Crockett and Shepherd say the endless pumping is a massive drain on the limited financial resources of their levee districts. Crockett serves as a board member on the Halls Levee District – which protects 18,000 acres along 18 miles of the river between Rushville and St. Joseph – and says in the last year, they spent $60,000 solely on fuel to power their pumps.
“We were in a drought last year and we still pumped water all summer long because the river was running at such a high level,” Crockett says. “It never used to be like that before. Now, it’s a constant nightmare.”

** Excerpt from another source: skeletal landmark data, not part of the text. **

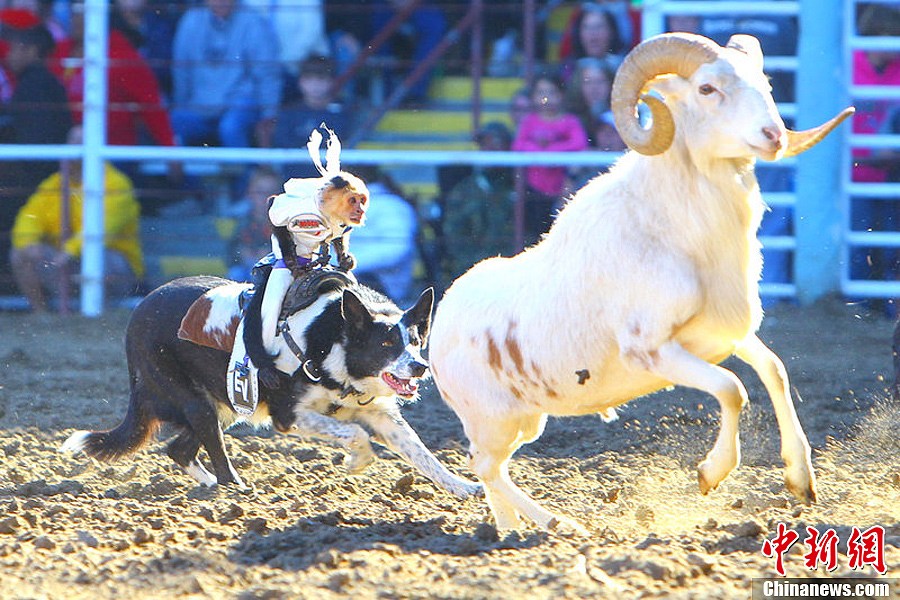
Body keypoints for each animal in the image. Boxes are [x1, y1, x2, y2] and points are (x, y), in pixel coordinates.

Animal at [60, 276, 482, 496]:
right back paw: (234, 488)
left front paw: (462, 486)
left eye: (416, 340)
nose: (420, 367)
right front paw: (357, 461)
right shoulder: (289, 414)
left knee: (179, 449)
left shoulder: (382, 415)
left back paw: (210, 485)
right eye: (386, 344)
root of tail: (138, 314)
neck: (335, 342)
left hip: (226, 404)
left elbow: (422, 454)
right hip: (196, 401)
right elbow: (353, 433)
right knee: (208, 448)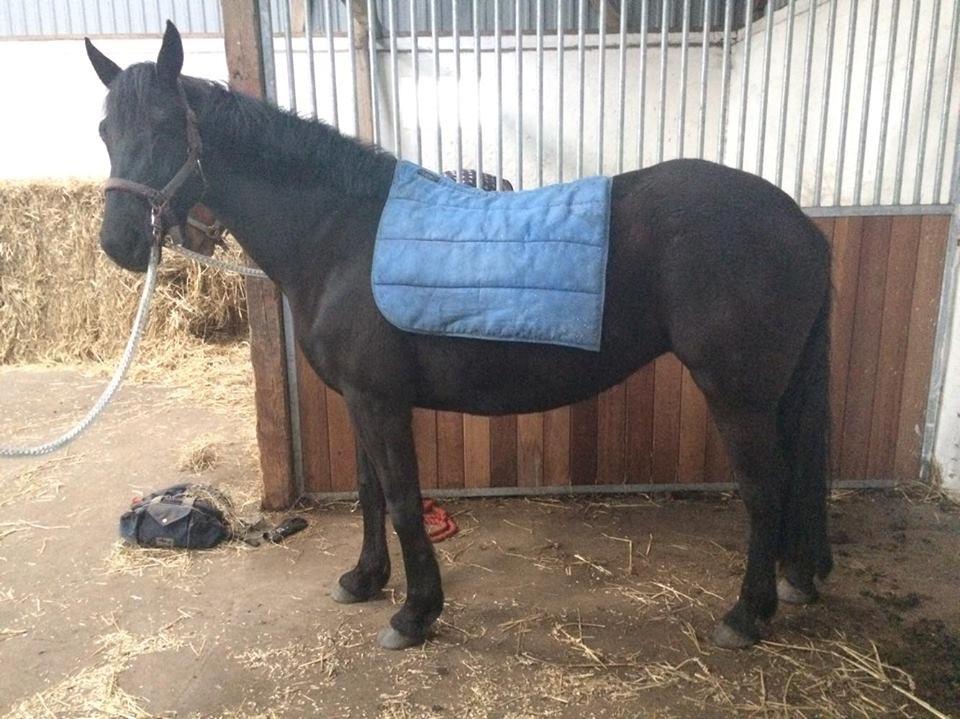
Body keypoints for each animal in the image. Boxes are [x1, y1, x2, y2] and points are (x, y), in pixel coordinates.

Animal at [84, 22, 832, 651]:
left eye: (163, 126)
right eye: (104, 129)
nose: (120, 242)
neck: (340, 233)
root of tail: (799, 223)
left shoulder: (381, 401)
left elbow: (403, 500)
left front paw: (415, 614)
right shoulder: (359, 399)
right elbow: (370, 493)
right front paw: (363, 580)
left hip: (736, 395)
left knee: (766, 486)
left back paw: (746, 615)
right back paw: (794, 579)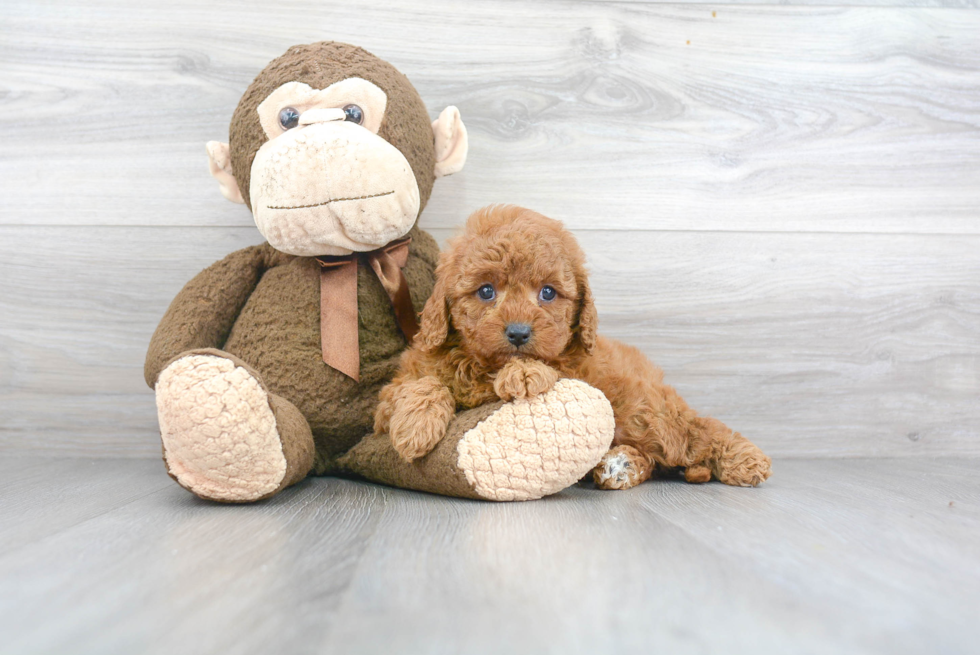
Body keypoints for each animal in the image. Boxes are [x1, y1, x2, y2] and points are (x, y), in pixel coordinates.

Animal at [376, 208, 772, 490]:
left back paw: (747, 460)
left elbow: (544, 369)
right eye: (486, 291)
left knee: (694, 430)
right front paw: (415, 427)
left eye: (548, 293)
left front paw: (523, 372)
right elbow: (419, 385)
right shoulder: (393, 393)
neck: (479, 363)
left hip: (644, 412)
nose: (518, 333)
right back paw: (621, 466)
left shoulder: (577, 369)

Crockett expects he will be unable to plant a crop on a quarter of the acres he farms this year due to the river flowing at an average elevation of 18 feet – about a foot above its flood stage – throughout the spring and summer. He says that number would be higher if he didn’t have a fair amount of farmland on higher ground. Many of Crockett’s neighbors aren’t so lucky, including those who were inundated by the historic March flooding that breached at least 114 levees and caused an estimated $3 billion in damage along the Missouri River Basin.
“If your levee is breached, the floodwaters drop so much sand and debris on your fields that it’s hard to recover,” Crockett says. “You’ve lost that year’s potential income, and maybe the next. On top of that, you’re looking at some expensive cleanup work.”
Flood Debate
Crockett, Shepherd and other farmers say changes made to the Missouri River Master Manual in 2004 – specifically those that call for greater protection of endangered species – have led to more frequent flooding and higher river elevations. The U.S. Army Corps of Engineers is authorized by Congress to manage the river while following eight recognized objectives: flood control, navigation, hydropower, water supply, water quality, irrigation, recreation, and fish and wildlife.

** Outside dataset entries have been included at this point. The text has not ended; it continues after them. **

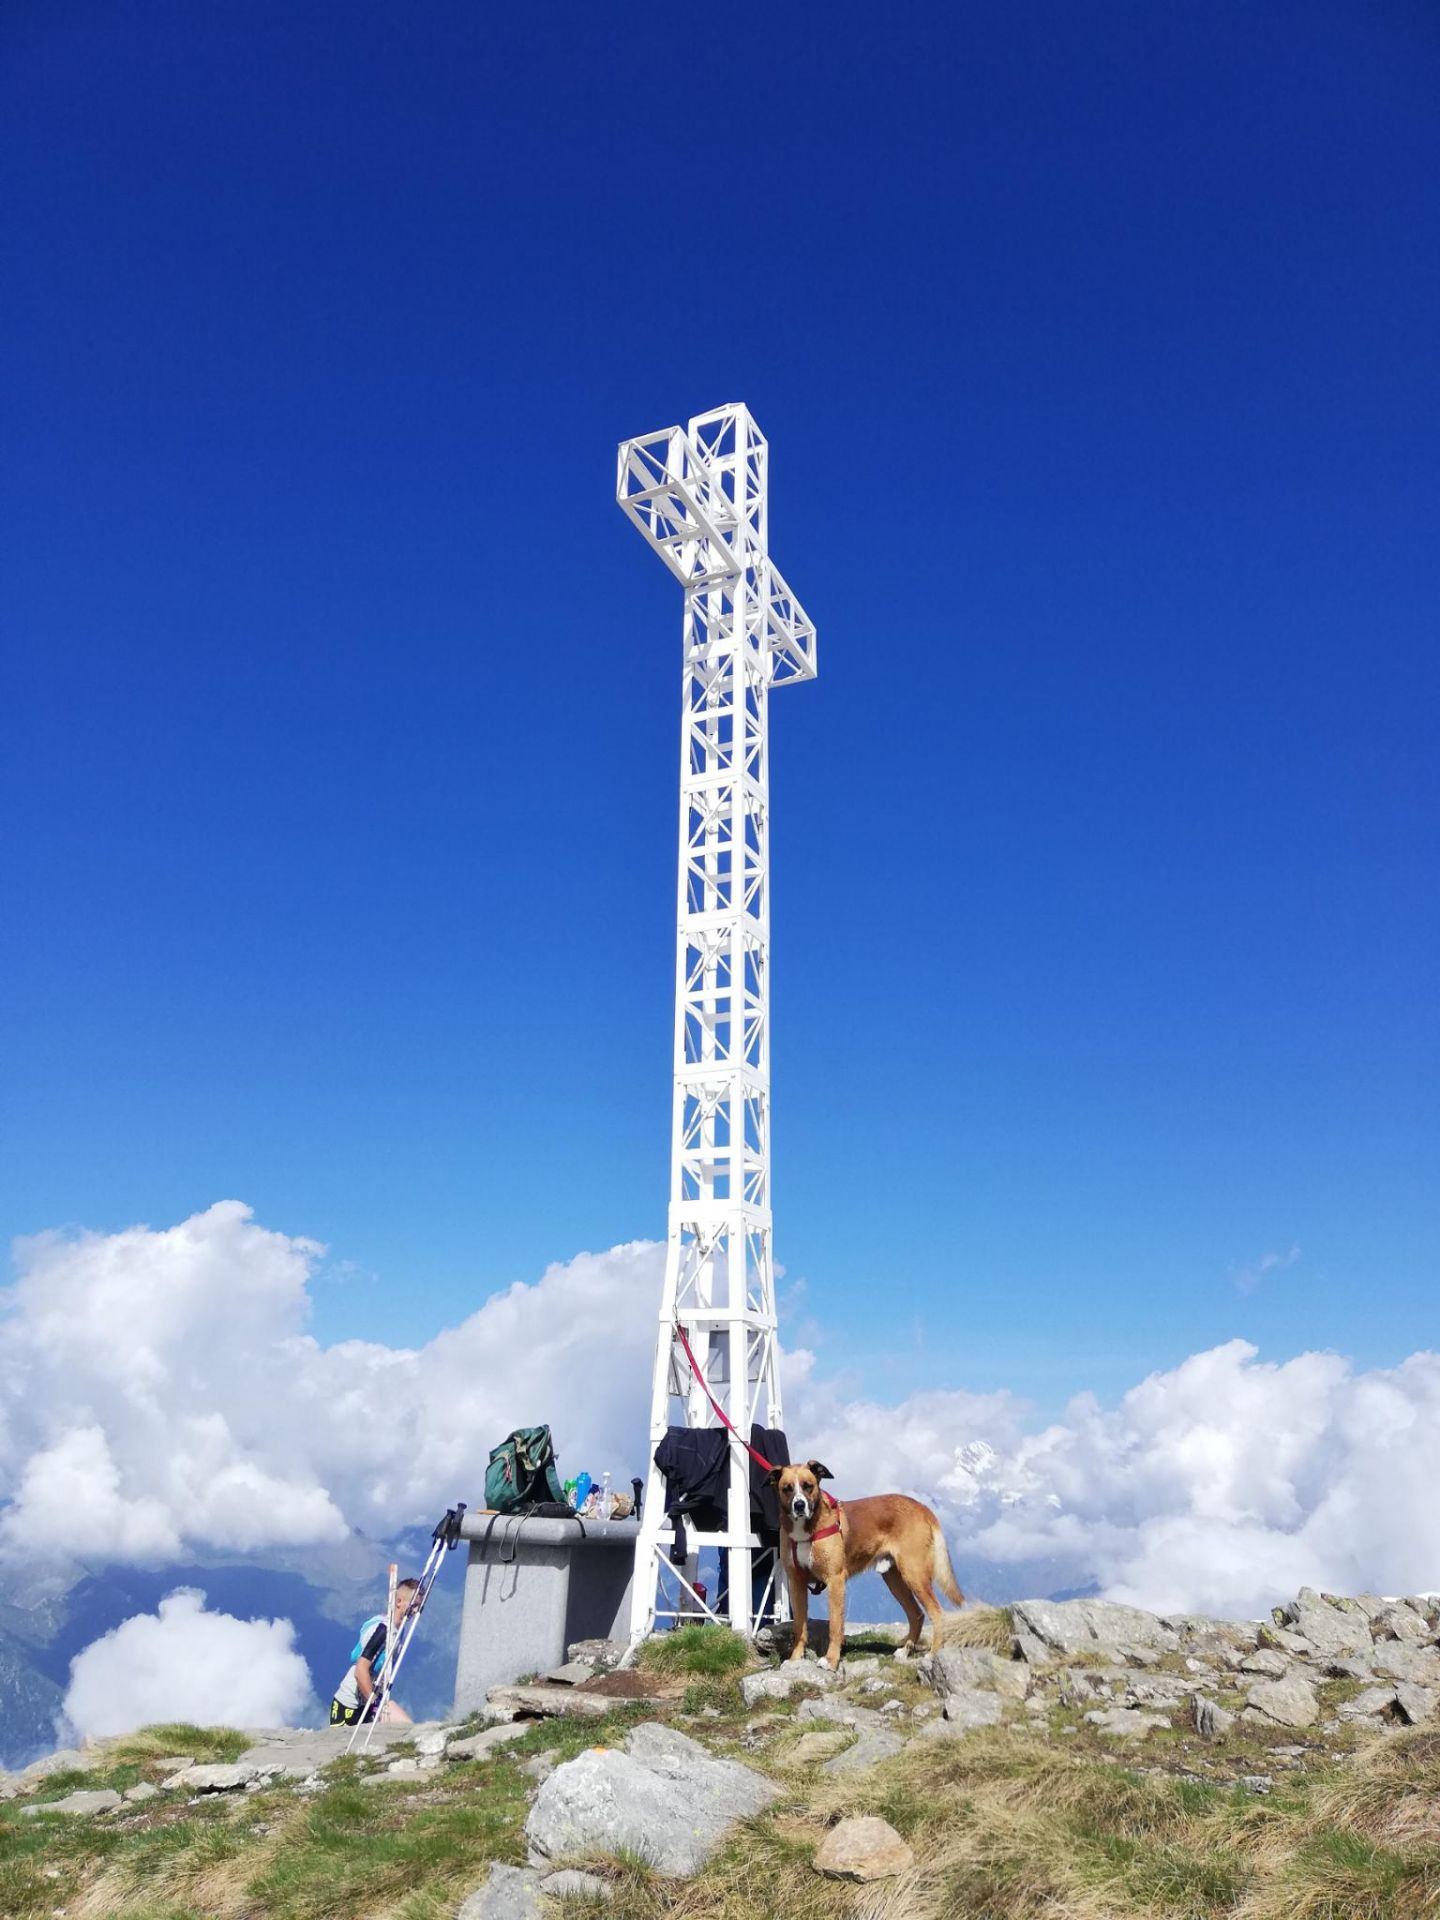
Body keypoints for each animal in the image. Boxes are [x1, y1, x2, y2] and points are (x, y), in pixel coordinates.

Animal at [769, 1460, 963, 1668]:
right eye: (787, 1488)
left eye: (808, 1485)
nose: (799, 1505)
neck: (807, 1529)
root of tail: (921, 1507)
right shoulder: (796, 1583)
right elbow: (799, 1626)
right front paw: (795, 1659)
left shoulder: (835, 1581)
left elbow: (835, 1625)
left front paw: (831, 1661)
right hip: (894, 1579)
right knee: (916, 1614)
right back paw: (905, 1651)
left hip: (914, 1573)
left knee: (937, 1613)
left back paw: (933, 1654)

The latest deluge has renewed the debate about how the Corps should prioritize those objectives.
Iowa Senator Joni Ernst hosted and chaired a field hearing of the U.S. Senate Environment and Public Works Committee on April 17 in Glenwood, Iowa, where the Corps faced hard questions about its river management practices.
“This trend of flood and rebuild, flood and rebuild must end,” Ernst told Corps officials.
“It seems to me that misguided decisions and misplaced priorities have eclipsed common sense,” remarked Senator Chuck Grassley of Iowa, who was also on hand for the hearing. “The number-one priority of the Corps should be flood control. Period.”
Earlier this spring, northwest Missouri Congressman Sam Graves introduced a bill in the U.S. House of Representatives that would remove fish and wildlife as an authorized management priority on the Missouri River and make flood control the highest priority.
The bill would require revision of the Missouri River Master Manual within 90 days of enactment.
“Time and again, we continue to see fish and birds take precedence over people and property when it comes to managing the Missouri River,” Graves said in a statement. “This latest round of flooding has devastated communities up and down the river. We already know that the management practices are contributing to it.”
Ominous Outlook
While much of the flooding that occurred in March has receded, the threat is far from over. The National Oceanic and Atmospheric Administration’s (NOAA) spring weather outlook warns the likelihood of major flooding along the Missouri and Mississippi rivers will linger for much of 2019.
“This is shaping up to be a potentially unprecedented flood season, with more than 200 million people at risk,” Ed Clark, director of NOAA’s National Water Center in Tuscaloosa, Ala., said in a news release.
Back in St. Joseph, Shepherd is all too aware of the challenges farmers and others living in the flood plain will face in the coming months.
“All the reservoirs upstream are full and there’s still a lot of snow that’s yet to melt,” he says. “I’m scared to death of what will happen. This year could make the flooding we saw in 2011 look like a cake walk.”